As part of this activity, we developed an NLP & deep learning-enabled engine which can accept natural language/free text dynamic queries and retrieve top N articles from the offline repositories of PubMed Central, WHO, bioRxiv & medRxiv corpora. The algorithm also returns by highlighting the specific sentences/section where the answer can be found for the input query.

It also computes the confidence score associated with every hit to determine the score for each hit corresponding to the input query. The beta version of the solution is available and can be accessed using the link provided below.

As part of the further phases of this solution, we are working towards adding the functionality of Question-Answering (QnA) system that would fetch exact answers to questions, instead of longer sentences, paragraphs, or documents from where the user must find the answer. Also, depending upon the feedback from the Business & RnD users, the phase of the solution will incorporate the concepts of reinforcement learning in the coming future.

We hope to improve our QnA system using reinforcement learning techniques to dynamically improve the retrieval process of the engine. As the next step, this engine is planned to be integrated with other COVID-19 applications developed at Merck.

About the speaker

Prathamesh P Karmalkar

Senior Data Scientist – AI, NLP & Text Analytics at Merck Life Science, India

Prathamesh is an experienced professional, who brings all the skills and expertise in Artificial Intelligence, Natural Language Processing, Text Analytics, Deep Learning & Machine Learning.

His capability to do design thinking on applying AI & ML to complex business problems in the area of Healthcare, Life Sciences, Patient Safety, Medical Information, Manufacturing, R&D, etc. is quite impressive. Prathamesh has published & presented several papers in the area of AI, NLP, Machine Learning, Deep Learning, and Advanced Analytics.

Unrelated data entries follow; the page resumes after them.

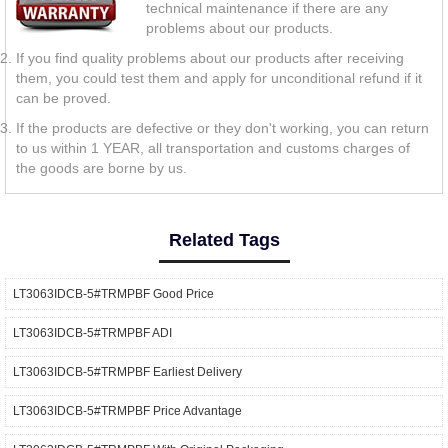
technical maintenance if there are any
problems about our products.
If you find quality problems about our products after receiving
them, you could test them and apply for unconditional refund if it
can be proved.
If the products are defective or they don't working, you can return
to us within 1 YEAR, all transportation and customs charges of
the goods are borne by us.
Related Tags
LT3063IDCB-5#TRMPBF Good Price
LT3063IDCB-5#TRMPBF ADI
LT3063IDCB-5#TRMPBF Earliest Delivery
LT3063IDCB-5#TRMPBF Price Advantage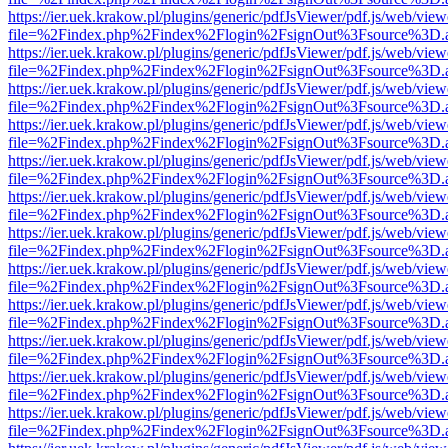
https://ier.uek.krakow.pl/plugins/generic/pdfJsViewer/pdf.js/web/view
file=%2Findex.php%2Findex%2Flogin%2FsignOut%3Fsource%3D.ame
https://ier.uek.krakow.pl/plugins/generic/pdfJsViewer/pdf.js/web/view
file=%2Findex.php%2Findex%2Flogin%2FsignOut%3Fsource%3D.ame
https://ier.uek.krakow.pl/plugins/generic/pdfJsViewer/pdf.js/web/view
file=%2Findex.php%2Findex%2Flogin%2FsignOut%3Fsource%3D.ame
https://ier.uek.krakow.pl/plugins/generic/pdfJsViewer/pdf.js/web/view
file=%2Findex.php%2Findex%2Flogin%2FsignOut%3Fsource%3D.ame
https://ier.uek.krakow.pl/plugins/generic/pdfJsViewer/pdf.js/web/view
file=%2Findex.php%2Findex%2Flogin%2FsignOut%3Fsource%3D.ame
https://ier.uek.krakow.pl/plugins/generic/pdfJsViewer/pdf.js/web/view
file=%2Findex.php%2Findex%2Flogin%2FsignOut%3Fsource%3D.ame
https://ier.uek.krakow.pl/plugins/generic/pdfJsViewer/pdf.js/web/view
file=%2Findex.php%2Findex%2Flogin%2FsignOut%3Fsource%3D.ame
https://ier.uek.krakow.pl/plugins/generic/pdfJsViewer/pdf.js/web/view
file=%2Findex.php%2Findex%2Flogin%2FsignOut%3Fsource%3D.ame
https://ier.uek.krakow.pl/plugins/generic/pdfJsViewer/pdf.js/web/view
file=%2Findex.php%2Findex%2Flogin%2FsignOut%3Fsource%3D.ame
https://ier.uek.krakow.pl/plugins/generic/pdfJsViewer/pdf.js/web/view
file=%2Findex.php%2Findex%2Flogin%2FsignOut%3Fsource%3D.ame
https://ier.uek.krakow.pl/plugins/generic/pdfJsViewer/pdf.js/web/view
file=%2Findex.php%2Findex%2Flogin%2FsignOut%3Fsource%3D.ame
https://ier.uek.krakow.pl/plugins/generic/pdfJsViewer/pdf.js/web/view
file=%2Findex.php%2Findex%2Flogin%2FsignOut%3Fsource%3D.ame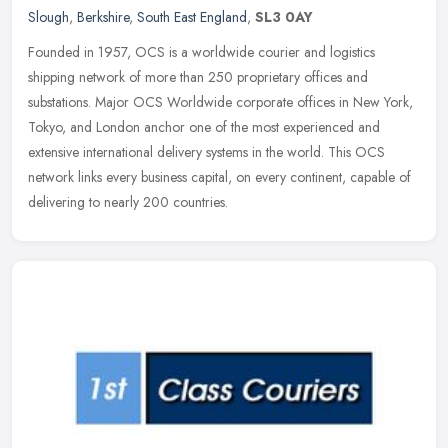
Slough
,
Berkshire
,
South East England
,
SL3 0AY
Founded in 1957, OCS is a worldwide courier and logistics
shipping network of more than 250 proprietary offices and
substations. Major OCS Worldwide corporate offices in New York,
Tokyo, and London
anchor one of the most experienced and
extensive international delivery systems in the world. This OCS
network links every business capital, on every continent, capable of
delivering to nearly 200 countries.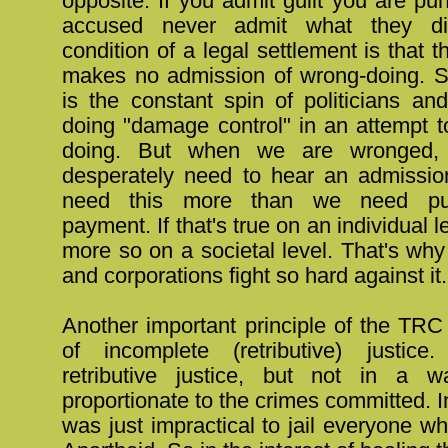
opposite. If you admit guilt you are pu
accused never admit what they di
condition of a legal settlement is that t
makes no admission of wrong-doing. Sim
is the constant spin of politicians an
doing "damage control" in an attempt t
doing. But when we are wronged
desperately need to hear an admissio
need this more than we need pu
payment. If that's true on an individual le
more so on a societal level. That's wh
and corporations fight so hard against it.
Another important principle of the TRC
of incomplete (retributive) justic
retributive justice, but not in a 
proportionate to the crimes committed. I
was just impractical to jail everyone wh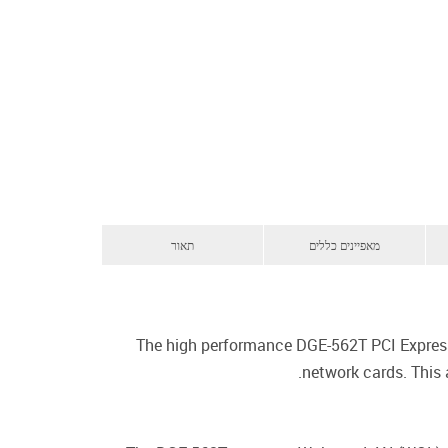
תאור
מאפיינים כללים
The high performance DGE-562T PCI Express 
network cards. This 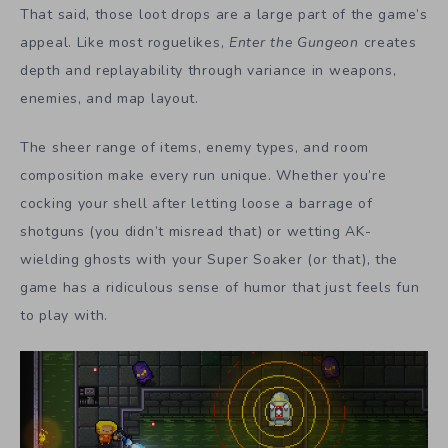
That said, those loot drops are a large part of the game’s
appeal. Like most roguelikes,
Enter the Gungeon
creates
depth and replayability through variance in weapons,
enemies, and map layout.
The sheer range of items, enemy types, and room
composition make every run unique. Whether you’re
cocking your shell after letting loose a barrage of
shotguns (you didn’t misread that) or wetting AK-
wielding ghosts with your Super Soaker (or that), the
game has a ridiculous sense of humor that just feels fun
to play with.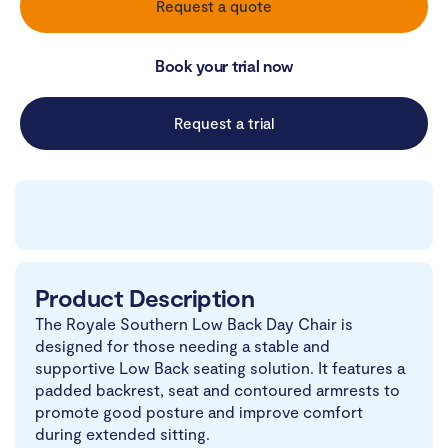
Request a quote
Book your trial now
Request a trial
Product Description
The Royale Southern Low Back Day Chair is
designed for those needing a stable and
supportive Low Back seating solution. It features a
padded backrest, seat and contoured armrests to
promote good posture and improve comfort
during extended sitting.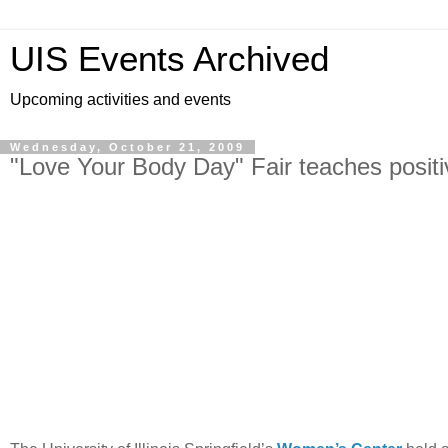
UIS Events Archived
Upcoming activities and events
Wednesday, October 21, 2009
"Love Your Body Day" Fair teaches posit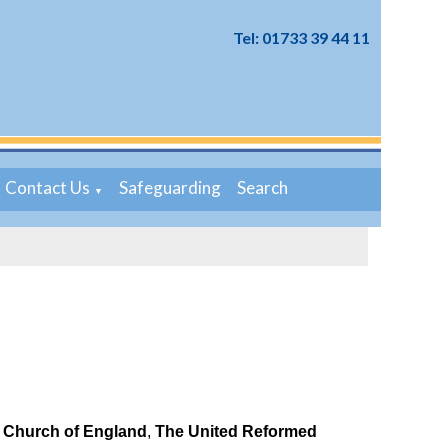
Tel: 01733 39 44 11
Contact Us
Safeguarding
Search
▼
e
Church of England
,
The United Reformed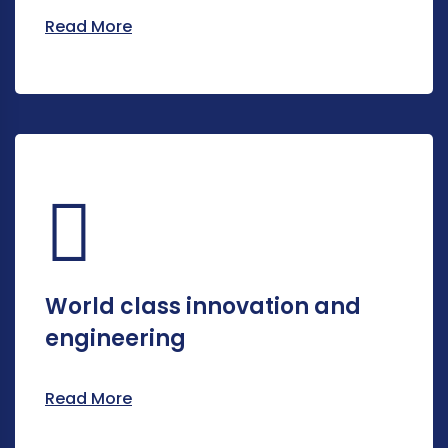
Read More
World class innovation and
engineering
Read More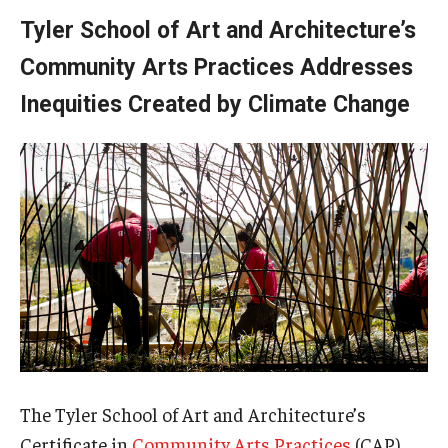
Tyler School of Art and Architecture’s
Community Arts Practices Addresses
Inequities Created by Climate Change
The Tyler School of Art and Architecture’s
Certificate in
Community Arts Practices
(CAP)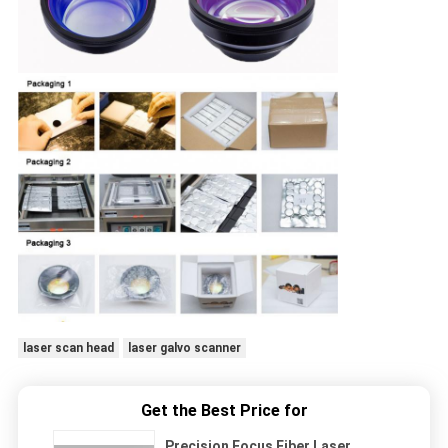
laser scan head
laser galvo scanner
Get the Best Price for
Precision Focus Fiber Laser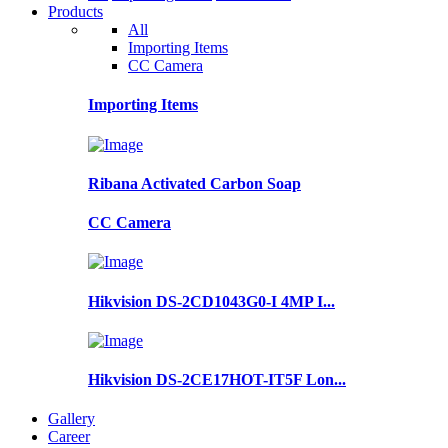
Products
All
Importing Items
CC Camera
Importing Items
Ribana Activated Carbon Soap
CC Camera
Hikvision DS-2CD1043G0-I 4MP I...
Hikvision DS-2CE17HOT-IT5F Lon...
Gallery
Career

He has also delivered several talks at various global conferences & symposiums. Prathamesh is honored with India’s Top 40 Under 40 Data Scientists Award by Analytics India Magazine. Prathamesh was selected as Member of Advisory & Technical Committee – International Conference on Next Generation Computing Technologies by Centre for Information Technology-UPES for 2015, 2016 & 2017 editions.

Also, Prathamesh played the Lead Role in Review Committee for NLU, Text Analytics & AI at “International Conference on Machine Intelligence and Data Science Applications (MIDAS) 2020”, in association with IET.

In his current role of Principal Data Scientist at Merck KGaA, he is bringing thought leadership & expertise to help set up the practice for NLP, Text Analytics, Deep Learning, Machine Learning & AI.